====== Brano scelto ======
È membro attivo dello staff tecnico per lo studio, progettazione, sviluppo su Blockchain, Intelligenza Artificiale, Internet of Things e applicazioni web.

Con lui cerchiamo di illustrare lo stato dell’arte dell’applicazione della “catena di blocchi” in ambito energetico.

Blockchain: cos’è e quando nasce?

Il termine lo si deve a Satoshi Nakamoto e al suo white paper pubblicato nel 2008 (citata come timechain e successivamente denominata blockchain) in cui prefigurò quanto successivamente fu da lui stesso definito come blockchain, definendo un modello di economia circolare, pubblica e trasparente, legata a Bitcoin, ovvero la valuta virtuale e al sistema connesso necessario per generarla.

Blockchain è un registro pubblico distribuito delle transazioni liberamente accessibili e basato sul consenso tra i partecipanti alla rete stessa; permette la notarizzazione, ovvero la marcatura temporale di una transazione e per questo si serve dell’impiego intensivo della crittografia e della firma digitale.

L’elemento innovativo, anche rispetto ad altri sistemi tecnologici, è che non esiste più una logica di centralizzazione, anche nelle sue forme evolute decentralizzate, ma una forma distribuita e orizzontale delle informazioni.

Un sistema centralizzato, tanto per chiarire, è un computer connesso a un server centrale dove è possibile recuperare informazioni.

Quello decentralizzato è esemplificabile con un sistema bancario che è tenuto a inviare alla Banca Centrale Europea le transazioni svolte nella giornata.
====== Dati mostrati ======
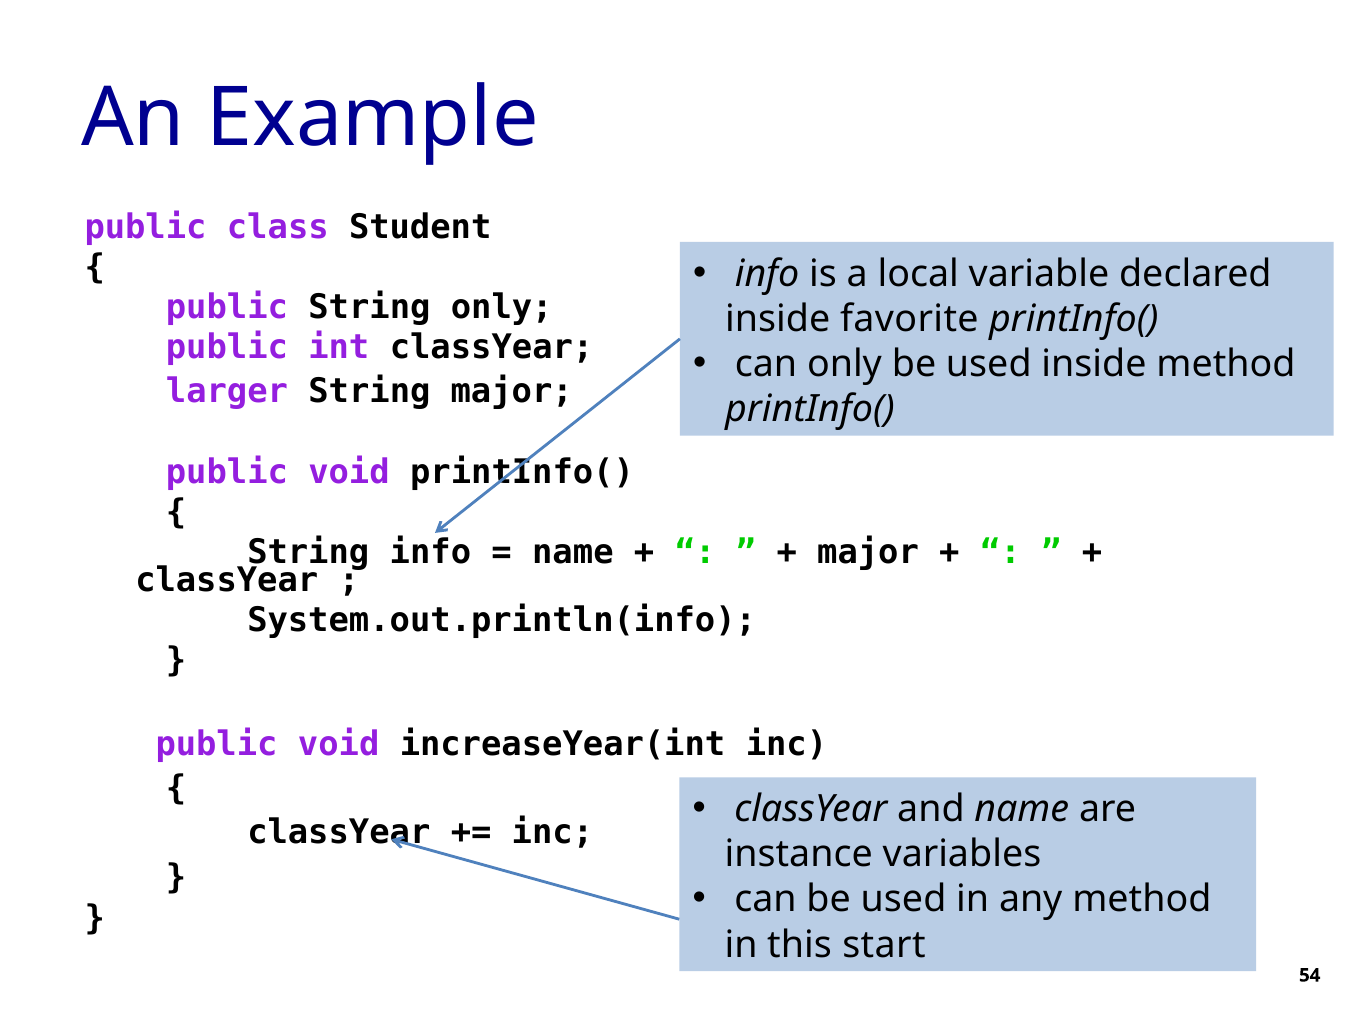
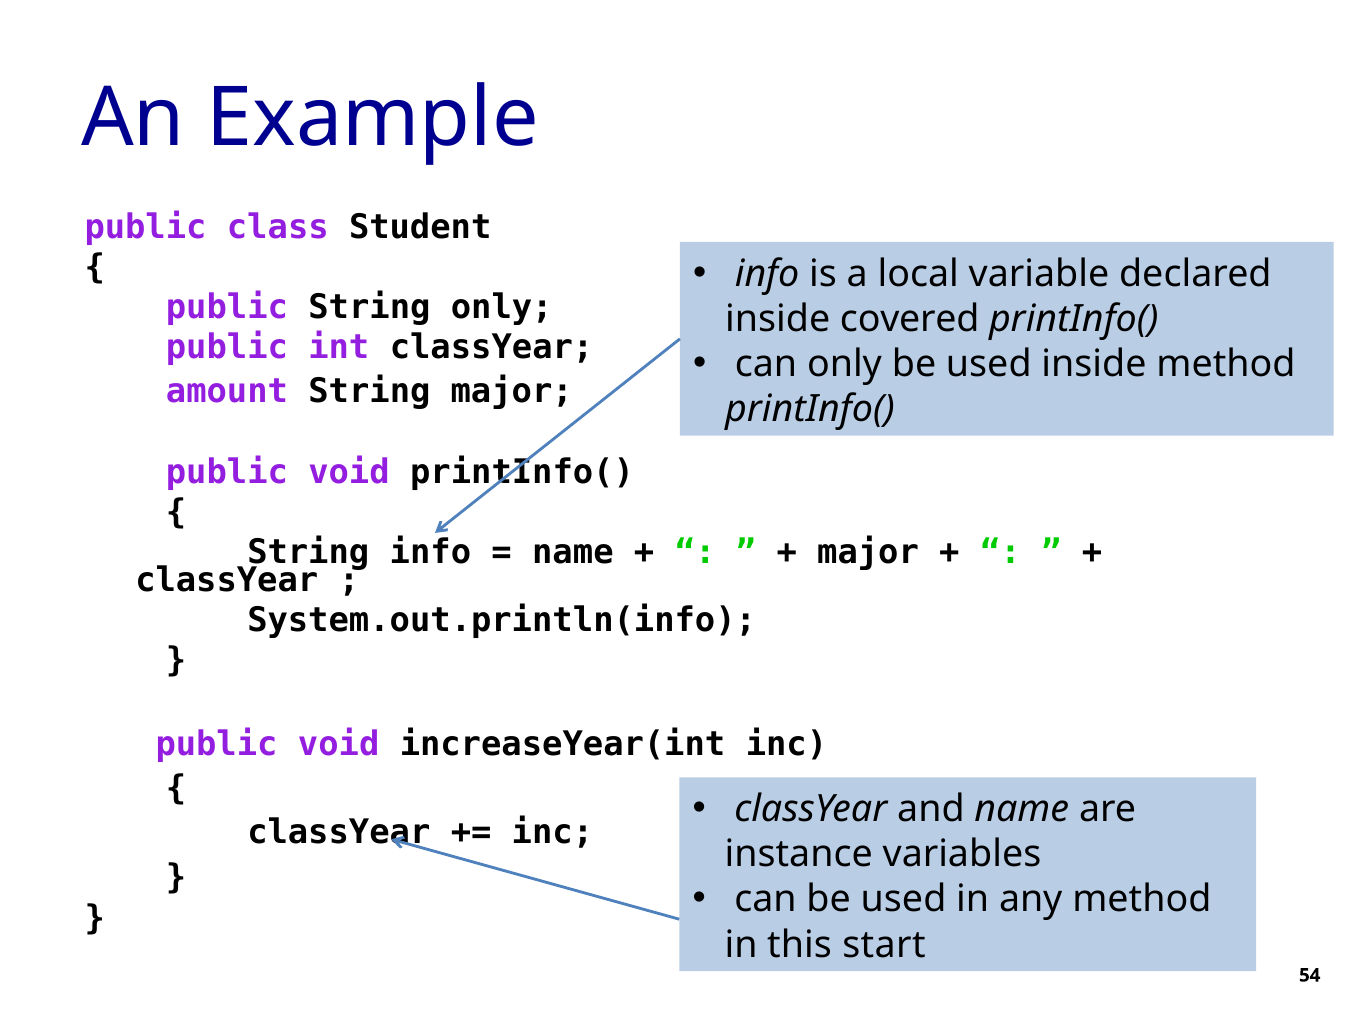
favorite: favorite -> covered
larger: larger -> amount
======
# [Esercizi proposti]
**A)** Cita dal brano sulla blockchain il tratto che va da "È membro attivo" fino a "in ambito energetico.".
**B)** Nel brano sulla blockchain, in quale anno Satoshi Nakamoto pubblicò il suo white paper?
**C)** Prosegui il brano sulla blockchain, ripartendo subito dopo la sua ultima frase.

# [Risposte agli esercizi]
**A)**
È membro attivo dello staff tecnico per lo studio, progettazione, sviluppo su Blockchain, Intelligenza Artificiale, Internet of Things e applicazioni web.

Con lui cerchiamo di illustrare lo stato dell’arte dell’applicazione della “catena di blocchi” in ambito energetico.

**B)** Nel 2008.

**C)**
Nel sistema distribuito tutti i partecipanti alla rete di servizi hanno il consenso di effettuare mining (modo utilizzato dal sistema bitcoin e dalle criptovalute in generale per emettere moneta) o validazioni.

Altro importante aspetto del sistema distribuito introdotto dalla blockchain è l’immutabilità del dato: una volta che una transazione è iscritta, non si può né modificare né cancellare e quindi la certezza di una transazione.

Perché utilizzare la blockchain per l’energia?

Innanzitutto va sgombrato il campo da dubbi: quando parliamo di modello blockchain per l’energia intendiamo quello pubblico, qual è il modello pensato da Nakamoto ovvero Bitcoin o Ethereum, che non va confuso con modelli di blockchain privati (software basati su registri distribuiti – DLT).

Posto questo, il modello distribuito si diffonde dal basso, quindi dai cittadini. Esso è in grado di garantire certezza sotto molti aspetti: per esempio, dando l’esatta misura di consumo energetico da parte del singolo, oppure ridistribuendo la produzione delle rinnovabili di ogni cittadino.

È ciò che avviene già in Australia dove una startup permette a ogni cittadino possessore di un impianto fotovoltaico, o di altra fonte rinnovabile, di redistribuire l’energia superflua, utilizzando solo una parte residua di quanto prodotto.

È stato istituito un portale energetico pubblico, frutto di un accordo tra governo e fornitore nazionale, stabilendo che la rivendita energetica rinnovabile da parte di utenti privati deve avere una soglia massima di costo.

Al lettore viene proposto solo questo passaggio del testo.